A British Recipe for Open Internet Access: Separation of Monopoly Local Networks… and Competition for Bloody Everything Else

BY CCIA Staff
September 3, 2014

UK regulators at Ofcom decided about a decade ago to impose “functional separation” on its dominant telecom provider, BT, in order to obtain equivalent prices, terms and conditions for competing telephone Internet providers that must buy local connectivity from the legacy giant. The UK model for competition has Openreach as the source for wholesale local connectivity services that Ofcom deemed subject to an enduring bottleneck, and BT’s competitive business units competing for these bottleneck inputs on a level playing field with many others, for whom entry barriers are now lower.

While this regulatory intervention was at first seen as highly intrusive, BT decided to negotiate the terms of functional separation with Ofcom. Now that it has seen the test of 10 years time, it seems to suit even BT.   Internet access competitors in the UK include: Virgin Media, EE, Sky, TalkTalk, Primus and John Lewis (like Macy’s) Broadband.   And unlike in the U.S., these competitors have not divided up geographic regions of the UK as their own exclusive territories.   So they all actually do compete against one another for the same residential and small business customers.

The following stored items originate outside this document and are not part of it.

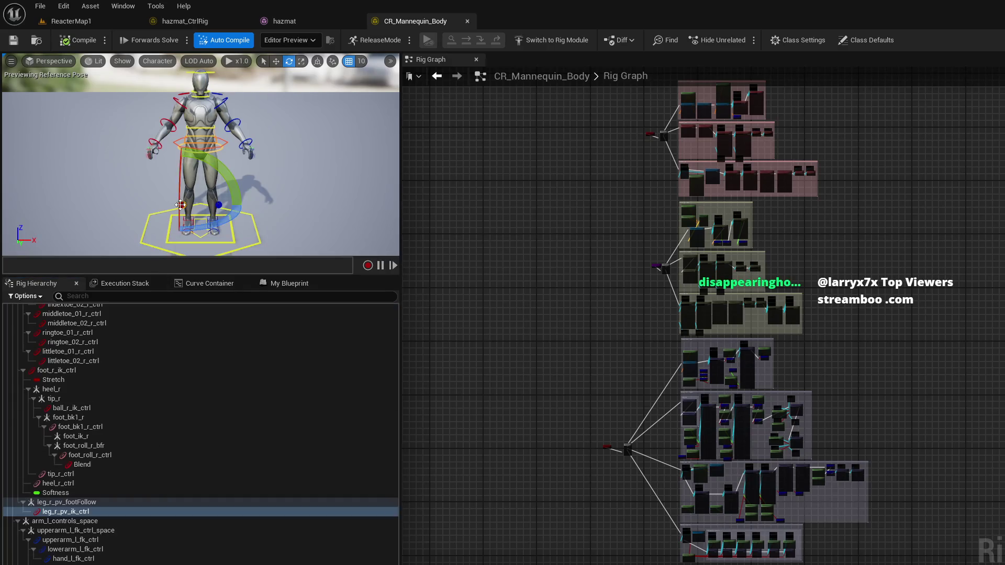
left_click(96, 503)
scroll(48, 466, "up", 6)
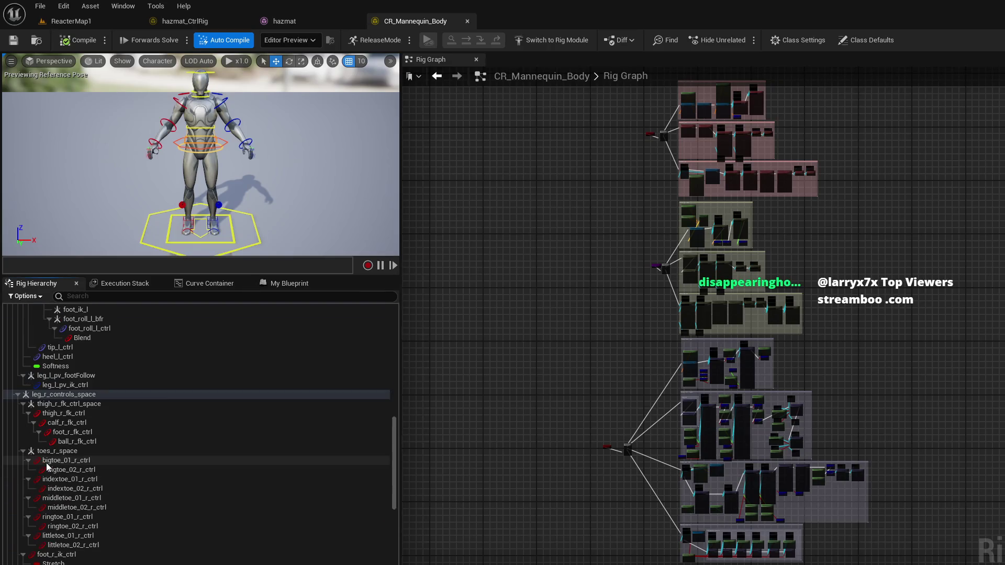
left_click_drag(394, 417, 373, 325)
scroll(374, 330, "up", 2)
Step: Show the My Blueprint functions and variables list and expand then collapse the Forward category
scroll(520, 350, "up", 6)
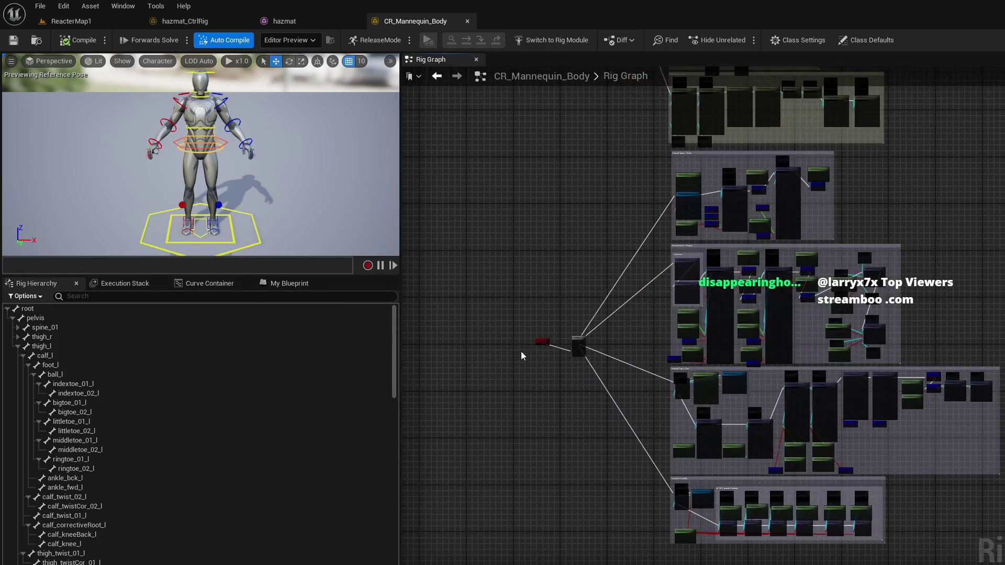
scroll(586, 350, "down", 3)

In December of 2013 Ofcom reported that UK consumers are benefitting from one of the world’s most price competitive marketplaces. The UK has the lowest landline prices amongst major countries, and the broadband access market is very competitive. BT itself has the lowest fixed retail market share of any major European incumbent.

Another huge positive outcome from all this is that the UK, unlike most of the rest of Europe, need not worry much about net neutrality. Any Internet provider in the UK who blocks, throttles or discriminates against any online content its customers want will swiftly lose those customers to competitors that offer truly open and reliable Internet access.